> [Work to complete] Nothing should change. Output the data exactly.

> [Given information]
▬▬▬▬▬▬
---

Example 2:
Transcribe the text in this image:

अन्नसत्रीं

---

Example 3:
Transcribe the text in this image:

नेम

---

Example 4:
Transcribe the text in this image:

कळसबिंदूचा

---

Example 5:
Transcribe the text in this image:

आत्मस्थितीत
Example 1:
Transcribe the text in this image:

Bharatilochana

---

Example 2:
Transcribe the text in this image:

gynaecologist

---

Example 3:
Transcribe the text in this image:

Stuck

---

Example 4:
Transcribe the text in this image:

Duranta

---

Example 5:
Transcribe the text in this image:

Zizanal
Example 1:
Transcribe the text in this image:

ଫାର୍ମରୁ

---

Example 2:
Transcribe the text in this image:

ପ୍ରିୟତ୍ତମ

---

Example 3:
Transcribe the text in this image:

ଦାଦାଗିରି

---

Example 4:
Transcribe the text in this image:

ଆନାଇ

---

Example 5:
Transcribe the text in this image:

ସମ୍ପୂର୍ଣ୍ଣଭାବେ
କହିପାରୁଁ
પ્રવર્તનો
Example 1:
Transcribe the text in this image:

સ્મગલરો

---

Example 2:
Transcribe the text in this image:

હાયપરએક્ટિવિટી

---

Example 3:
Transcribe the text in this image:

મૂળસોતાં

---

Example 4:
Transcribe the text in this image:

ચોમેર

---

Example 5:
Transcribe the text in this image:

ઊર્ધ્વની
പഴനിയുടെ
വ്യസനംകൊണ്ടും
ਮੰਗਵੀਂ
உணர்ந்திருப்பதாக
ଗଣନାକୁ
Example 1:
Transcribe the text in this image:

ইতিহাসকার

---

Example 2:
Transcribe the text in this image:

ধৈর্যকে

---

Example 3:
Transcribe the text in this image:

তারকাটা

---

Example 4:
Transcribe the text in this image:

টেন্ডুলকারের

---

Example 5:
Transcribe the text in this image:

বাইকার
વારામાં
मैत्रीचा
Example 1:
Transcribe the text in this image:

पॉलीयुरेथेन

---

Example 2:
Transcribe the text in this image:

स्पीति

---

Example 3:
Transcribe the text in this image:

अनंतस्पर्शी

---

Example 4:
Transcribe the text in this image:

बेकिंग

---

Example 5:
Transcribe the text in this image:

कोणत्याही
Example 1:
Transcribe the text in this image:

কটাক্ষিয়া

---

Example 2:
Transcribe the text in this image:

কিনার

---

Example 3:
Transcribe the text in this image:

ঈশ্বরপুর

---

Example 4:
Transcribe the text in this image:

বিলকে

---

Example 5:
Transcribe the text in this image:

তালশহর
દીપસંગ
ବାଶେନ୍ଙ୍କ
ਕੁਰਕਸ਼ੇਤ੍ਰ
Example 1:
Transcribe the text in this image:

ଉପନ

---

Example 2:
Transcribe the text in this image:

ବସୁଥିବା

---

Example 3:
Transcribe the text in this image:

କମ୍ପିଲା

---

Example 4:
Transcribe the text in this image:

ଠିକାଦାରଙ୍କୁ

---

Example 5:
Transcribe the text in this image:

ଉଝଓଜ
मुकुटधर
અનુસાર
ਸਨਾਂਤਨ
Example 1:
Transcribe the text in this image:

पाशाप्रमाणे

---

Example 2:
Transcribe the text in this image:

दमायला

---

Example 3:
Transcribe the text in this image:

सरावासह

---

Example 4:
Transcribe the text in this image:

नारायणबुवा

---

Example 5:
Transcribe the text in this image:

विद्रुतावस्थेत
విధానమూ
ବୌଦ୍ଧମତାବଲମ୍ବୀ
▬▬▬▬▬▬
> [Exercise answer]
---

Example 2:
Transcribe the text in this image:

अन्नसत्रीं

---

Example 3:
Transcribe the text in this image:

नेम

---

Example 4:
Transcribe the text in this image:

कळसबिंदूचा

---

Example 5:
Transcribe the text in this image:

आत्मस्थितीत
Example 1:
Transcribe the text in this image:

Bharatilochana

---

Example 2:
Transcribe the text in this image:

gynaecologist

---

Example 3:
Transcribe the text in this image:

Stuck

---

Example 4:
Transcribe the text in this image:

Duranta

---

Example 5:
Transcribe the text in this image:

Zizanal
Example 1:
Transcribe the text in this image:

ଫାର୍ମରୁ

---

Example 2:
Transcribe the text in this image:

ପ୍ରିୟତ୍ତମ

---

Example 3:
Transcribe the text in this image:

ଦାଦାଗିରି

---

Example 4:
Transcribe the text in this image:

ଆନାଇ

---

Example 5:
Transcribe the text in this image:

ସମ୍ପୂର୍ଣ୍ଣଭାବେ
କହିପାରୁଁ
પ્રવર્તનો
Example 1:
Transcribe the text in this image:

સ્મગલરો

---

Example 2:
Transcribe the text in this image:

હાયપરએક્ટિવિટી

---

Example 3:
Transcribe the text in this image:

મૂળસોતાં

---

Example 4:
Transcribe the text in this image:

ચોમેર

---

Example 5:
Transcribe the text in this image:

ઊર્ધ્વની
പഴനിയുടെ
വ്യസനംകൊണ്ടും
ਮੰਗਵੀਂ
உணர்ந்திருப்பதாக
ଗଣନାକୁ
Example 1:
Transcribe the text in this image:

ইতিহাসকার

---

Example 2:
Transcribe the text in this image:

ধৈর্যকে

---

Example 3:
Transcribe the text in this image:

তারকাটা

---

Example 4:
Transcribe the text in this image:

টেন্ডুলকারের

---

Example 5:
Transcribe the text in this image:

বাইকার
વારામાં
मैत्रीचा
Example 1:
Transcribe the text in this image:

पॉलीयुरेथेन

---

Example 2:
Transcribe the text in this image:

स्पीति

---

Example 3:
Transcribe the text in this image:

अनंतस्पर्शी

---

Example 4:
Transcribe the text in this image:

बेकिंग

---

Example 5:
Transcribe the text in this image:

कोणत्याही
Example 1:
Transcribe the text in this image:

কটাক্ষিয়া

---

Example 2:
Transcribe the text in this image:

কিনার

---

Example 3:
Transcribe the text in this image:

ঈশ্বরপুর

---

Example 4:
Transcribe the text in this image:

বিলকে

---

Example 5:
Transcribe the text in this image:

তালশহর
દીપસંગ
ବାଶେନ୍ଙ୍କ
ਕੁਰਕਸ਼ੇਤ੍ਰ
Example 1:
Transcribe the text in this image:

ଉପନ

---

Example 2:
Transcribe the text in this image:

ବସୁଥିବା

---

Example 3:
Transcribe the text in this image:

କମ୍ପିଲା

---

Example 4:
Transcribe the text in this image:

ଠିକାଦାରଙ୍କୁ

---

Example 5:
Transcribe the text in this image:

ଉଝଓଜ
मुकुटधर
અનુસાર
ਸਨਾਂਤਨ
Example 1:
Transcribe the text in this image:

पाशाप्रमाणे

---

Example 2:
Transcribe the text in this image:

दमायला

---

Example 3:
Transcribe the text in this image:

सरावासह

---

Example 4:
Transcribe the text in this image:

नारायणबुवा

---

Example 5:
Transcribe the text in this image:

विद्रुतावस्थेत
విధానమూ
ବୌଦ୍ଧମତାବଲମ୍ବୀ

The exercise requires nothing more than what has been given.